Reproduce the full news article on India's proposed blanket license for AI training data, word for word.

** Start of TEXT SECTION **

Intel India, KATHA launch AI Data Annotation Course to train girls about AI-driven world: Representational image  File photo/ ANI
Business

Govt pushes bold AI reform: Blanket licence plan to unlock copyrighted data for training

This proposal, if becomes policy, could significantly reshape how AI training is done in India. For AI companies and startups, it may simplify access to large and diverse training datasets, reducing licensing friction and legal risk.

TNIE online desk

CHENNAI: The Department for Promotion of Industries and Internal Trade (PIIT) has released a working paper proposing a sweeping new framework for how artificial-intelligence (AI) developers in India may use copyrighted material to train their models. Under the proposal, AI firms would be required to obtain a mandatory blanket licence for any “lawfully accessed” copyright-protected content they incorporate into their training datasets. Instead of negotiating individual deals with every copyright holder — whether musicians, authors, journalists, or artists — the blanket licence would enable developers to access the full range of legally acquired works with a single licence.

To protect the rights of creators, the framework calls for a statutory remuneration mechanism. Copyright holders would be eligible to receive royalties when their work is used for AI training. These payments would be collected and distributed by a new centralised, non-profit body — formed by rights-holders and designated by the government — intended to serve as an umbrella organisation for licensing and royalty distribution. Royalty rates would be set by a government-appointed committee and remain subject to judicial review. This “one licence, one payment” model would also relieve AI developers — especially start-ups and smaller players — of the burden of negotiating multiple individual licences, thereby lowering compliance costs and legal uncertainty.

** End of TEXT SECTION **
** Start of PROVIDED INFORMATION **

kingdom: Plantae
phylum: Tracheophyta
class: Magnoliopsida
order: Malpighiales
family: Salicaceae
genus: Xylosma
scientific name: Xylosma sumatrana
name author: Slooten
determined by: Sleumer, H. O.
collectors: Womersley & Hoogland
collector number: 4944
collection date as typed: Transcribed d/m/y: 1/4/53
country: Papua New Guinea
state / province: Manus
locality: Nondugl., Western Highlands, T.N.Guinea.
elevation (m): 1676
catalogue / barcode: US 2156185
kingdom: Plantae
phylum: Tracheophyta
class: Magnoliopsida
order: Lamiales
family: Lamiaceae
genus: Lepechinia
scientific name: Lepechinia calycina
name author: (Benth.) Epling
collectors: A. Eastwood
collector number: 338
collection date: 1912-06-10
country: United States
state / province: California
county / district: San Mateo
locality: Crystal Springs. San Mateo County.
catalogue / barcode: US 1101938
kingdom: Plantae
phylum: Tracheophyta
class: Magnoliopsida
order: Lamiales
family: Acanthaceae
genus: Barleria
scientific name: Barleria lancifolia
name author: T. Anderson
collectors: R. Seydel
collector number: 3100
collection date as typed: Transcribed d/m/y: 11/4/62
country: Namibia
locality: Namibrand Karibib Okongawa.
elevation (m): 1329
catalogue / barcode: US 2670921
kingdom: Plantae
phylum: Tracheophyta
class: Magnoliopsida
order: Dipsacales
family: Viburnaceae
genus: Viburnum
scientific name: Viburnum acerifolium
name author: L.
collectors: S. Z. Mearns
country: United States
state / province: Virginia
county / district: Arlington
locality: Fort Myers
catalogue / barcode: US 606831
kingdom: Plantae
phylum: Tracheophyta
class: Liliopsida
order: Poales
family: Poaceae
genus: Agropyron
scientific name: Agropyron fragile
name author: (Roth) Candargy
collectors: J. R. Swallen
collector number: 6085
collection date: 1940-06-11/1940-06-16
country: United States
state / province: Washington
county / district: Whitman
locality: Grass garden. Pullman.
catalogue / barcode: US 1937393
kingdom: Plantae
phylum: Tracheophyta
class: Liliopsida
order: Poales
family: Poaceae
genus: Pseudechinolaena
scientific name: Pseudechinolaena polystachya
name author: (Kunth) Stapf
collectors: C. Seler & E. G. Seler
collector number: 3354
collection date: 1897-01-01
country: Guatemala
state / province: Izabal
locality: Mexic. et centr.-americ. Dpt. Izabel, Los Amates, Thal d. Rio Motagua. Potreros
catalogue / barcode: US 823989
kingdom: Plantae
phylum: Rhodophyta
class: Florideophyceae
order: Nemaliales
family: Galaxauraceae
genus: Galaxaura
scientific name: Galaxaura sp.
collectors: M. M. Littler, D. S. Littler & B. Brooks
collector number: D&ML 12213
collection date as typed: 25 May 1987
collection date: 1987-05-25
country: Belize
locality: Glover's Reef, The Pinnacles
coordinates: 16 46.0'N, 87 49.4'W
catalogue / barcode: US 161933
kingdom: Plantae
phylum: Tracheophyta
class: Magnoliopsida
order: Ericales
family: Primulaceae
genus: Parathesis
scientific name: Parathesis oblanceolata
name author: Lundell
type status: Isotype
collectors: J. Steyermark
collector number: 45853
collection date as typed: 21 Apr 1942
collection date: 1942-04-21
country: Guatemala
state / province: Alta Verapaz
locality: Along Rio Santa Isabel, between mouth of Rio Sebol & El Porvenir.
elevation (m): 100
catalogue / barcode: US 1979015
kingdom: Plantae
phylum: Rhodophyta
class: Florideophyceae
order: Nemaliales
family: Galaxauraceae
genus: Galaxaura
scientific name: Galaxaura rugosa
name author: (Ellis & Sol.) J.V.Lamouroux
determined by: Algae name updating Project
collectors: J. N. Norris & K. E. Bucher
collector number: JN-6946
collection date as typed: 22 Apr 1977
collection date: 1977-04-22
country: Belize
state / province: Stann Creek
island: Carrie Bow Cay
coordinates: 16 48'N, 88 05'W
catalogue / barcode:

** End of PROVIDED INFORMATION **

**CORRECT ANSWER**
Intel India, KATHA launch AI Data Annotation Course to train girls about AI-driven world: Representational image  File photo/ ANI
Business

Govt pushes bold AI reform: Blanket licence plan to unlock copyrighted data for training

This proposal, if becomes policy, could significantly reshape how AI training is done in India. For AI companies and startups, it may simplify access to large and diverse training datasets, reducing licensing friction and legal risk.

TNIE online desk

CHENNAI: The Department for Promotion of Industries and Internal Trade (PIIT) has released a working paper proposing a sweeping new framework for how artificial-intelligence (AI) developers in India may use copyrighted material to train their models. Under the proposal, AI firms would be required to obtain a mandatory blanket licence for any “lawfully accessed” copyright-protected content they incorporate into their training datasets. Instead of negotiating individual deals with every copyright holder — whether musicians, authors, journalists, or artists — the blanket licence would enable developers to access the full range of legally acquired works with a single licence.

To protect the rights of creators, the framework calls for a statutory remuneration mechanism. Copyright holders would be eligible to receive royalties when their work is used for AI training. These payments would be collected and distributed by a new centralised, non-profit body — formed by rights-holders and designated by the government — intended to serve as an umbrella organisation for licensing and royalty distribution. Royalty rates would be set by a government-appointed committee and remain subject to judicial review. This “one licence, one payment” model would also relieve AI developers — especially start-ups and smaller players — of the burden of negotiating multiple individual licences, thereby lowering compliance costs and legal uncertainty.